The included features were representative for the major drivers of biodiversity change, i.e. climate change, habitat change, overexploitation, invasive species and pollution⁵⁷. As climatic dataset we retrieved all CHELSA bioclimatic variables^58,59. The European Space Agency’s land cover product for the year 2015 in 300 m resolution⁶⁰ was used to calculate fractions for different natural land cover types (n = 17). One raster was calculated per land cover class, representing the proportion of land covered by that class per cell. As general indicators of anthropogenic land use and land use change we included the global human footprint index⁶¹, including associated stressors such as population density, cropland area and pasture area, human modification index⁶², future urban expansion probabilities⁶³, fraction of land designated to protected areas⁶⁴, deforestation rates between the years 2000 and 2019⁶⁵, different habitat heterogeneity metrics⁶⁶ and cumulative application rates of different pesticides⁶⁷. We counted the number of power plants⁶⁸ and dams⁶⁹ within each species geographical range, and included country-specific water scarcity estimates⁷⁰, annual streamflow⁷¹, stream connectivity indices⁷² as well as freshwater environmental variables⁷³, including eutrophication, pollution and upstream land use fractions, to account for the most severe impacts in freshwater systems^74,75. Illegal hunting activities remain problematic for many species⁷⁶. Yet, to the best of our knowledge, global poaching data does not exist. Therefore, we included factors that may affect the rate of poaching on a global scale^77,78, i.e., the human development index (HDI) in 2019, the average annual HDI growth between 1990–2019⁷⁹ and the corruption perceptions index (CPI) in 2020 at country-level⁸⁰. We further included estimated threats from species invasions, country-specific capacities to respond to invasion⁸¹, a set of modelled impacts on marine ecosystems^82,83 and marine environmental variables^84,85. All layers were aggregated for computational efficiency by averaging to 0.5-degree cells (approximately 56 km at the equator).

Machine learning classifier

We aimed to estimate the probability of being threatened by extinction (hereafter: PE score) for DD species by training a machine learning classifier, fitted using species with known threat-levels. All DS species were reclassified into two groups based on their IUCN Red List categories: threatened by extinction (i.e., all species in the categories VU, EN, and CR) and not threatened by extinction (i.e., all species in the categories LC, LR/LC, LR/CD and NT). Species classified as DD (n = 7699) were set aside and not used for training or testing the classifier. All assessments identified by the IUCN as in need of an update were removed¹⁶, with one exception: if fewer than five records remained for a given taxonomic class, outdated assessment were kept to maximize the amount of training data. We used a data split for model validation^16,39,86,87. Therefore, the remaining dataset (n = 28,363 species) was split into training (75%) and testing (25%) data. During the data split the balance of threat categories were maintained within both taxonomic families and environmental domains, i.e., marine and non-marine.

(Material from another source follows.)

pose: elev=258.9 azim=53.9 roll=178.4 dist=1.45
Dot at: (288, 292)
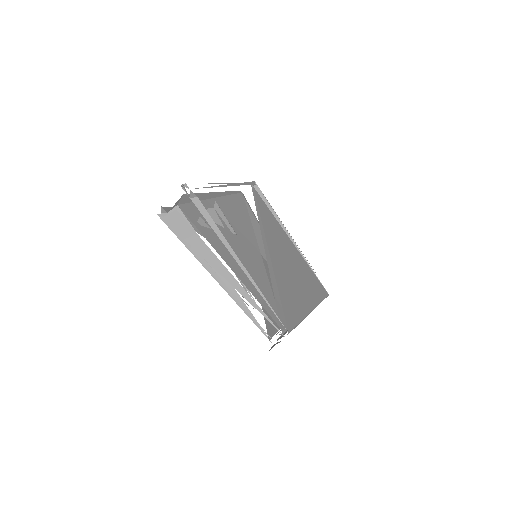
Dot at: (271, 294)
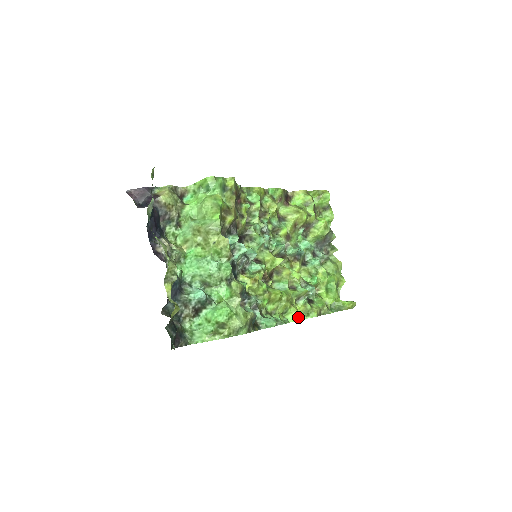
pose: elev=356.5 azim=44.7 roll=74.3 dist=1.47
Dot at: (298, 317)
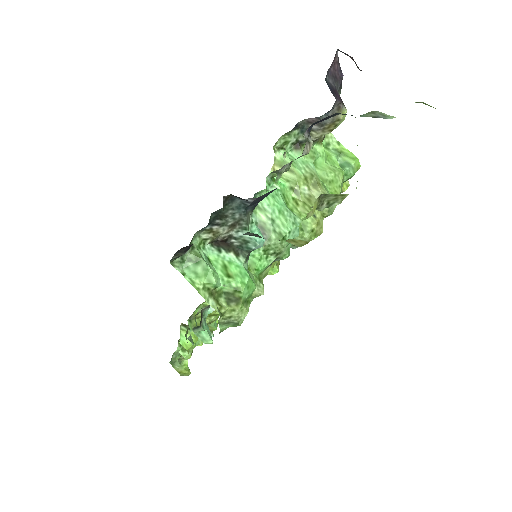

We used different partitions of the dataset to train ML classifiers in two ways: (1) all species together, and (2) separate classifiers for marine and non-marine species to account for the different spatial extents of the predictor data. For each data partition, we utilized a set of machine learning methods suitable for classification problems, each with its own strengths and weaknesses⁸⁸. The best performing data partition (i.e., partition 1; for all species) was selected based on the highest average AUC (see section Model evaluation) across all taxonomic groups. Although irrelevant covariates tend to be automatically ignored in the utilized algorithms^89,90,91,92, a smaller set of covariates can improve performance and increase interpretability of the model. Therefore, we performed feature selection on the training data of each partition by using the Boruta algorithm⁹³. This algorithm compares the original feature importance to the importance of random shadow features while accounting for possible correlations and interactions. All features considered relevant at the 99% confidence level after 50 runs of the algorithm were kept (i.e., 270 features in partition 1). NA-values were imputed with random values using the package Hmisc⁹⁴ in R, i.e., about 5% of the values in the remaining features. Optimal model settings and parameters were selected using the AutoML function in H2O.ai^89,90. We used 10-fold cross validation for calibrating all models (e.g., tuning hyperparameters). In addition, the two classes (i.e., threatened versus not threatened species) were balanced during cross validation by oversampling of the smaller class (i.e., threatened species). In partition 1, a total of 220 models (i.e., base-learners) was trained, including generalized linear models, random forests, gradient boosted classification trees, deep neural networks and an extremely randomized forest (details in reference⁹⁰). Ultimately, a so-called super-learner⁹⁵ was generated using a non-negative generalized linear model with regularization (least absolute shrinkage and selection operator) to produce more sparse ensembles⁹⁰, combining the best features of the trained base-learners into one superior model. In total, 23 base-learners contributed to the predictions of the super-learner (Supplementary Table 3).

Model evaluation

The performance of all base-learners and the super-learner of the best performing data partition (i.e., partition 1; trained using all species) was assessed using the set aside testing data (n = 6857 species). In addition, we assessed model performance using DD species that have been re-evaluated and assigned a threat category in Red List Version 2021-2 (n = 123 species)¹⁵.

We calculated accuracy as the fraction of correctly classified species across the total number of species (Eq. 1), specificity as the fraction of not threatened species being correctly classified as not threatened (Eq. 2), sensitivity (i.e., recall) as the fraction of threatened species being correctly classified as threatened (Eq. 3), the false positive rate as fraction of not threatened species being classified as threatened (Eq. 4), the negative predictive value as the fraction of not threatened species across species predicted to be not threatened (Eq. 5), the positive predictive value (i.e., precision) as the fraction of threatened species across species predicted to be threatened (Eq. 6) and, balanced accuracy as the average of specificity and sensitivity.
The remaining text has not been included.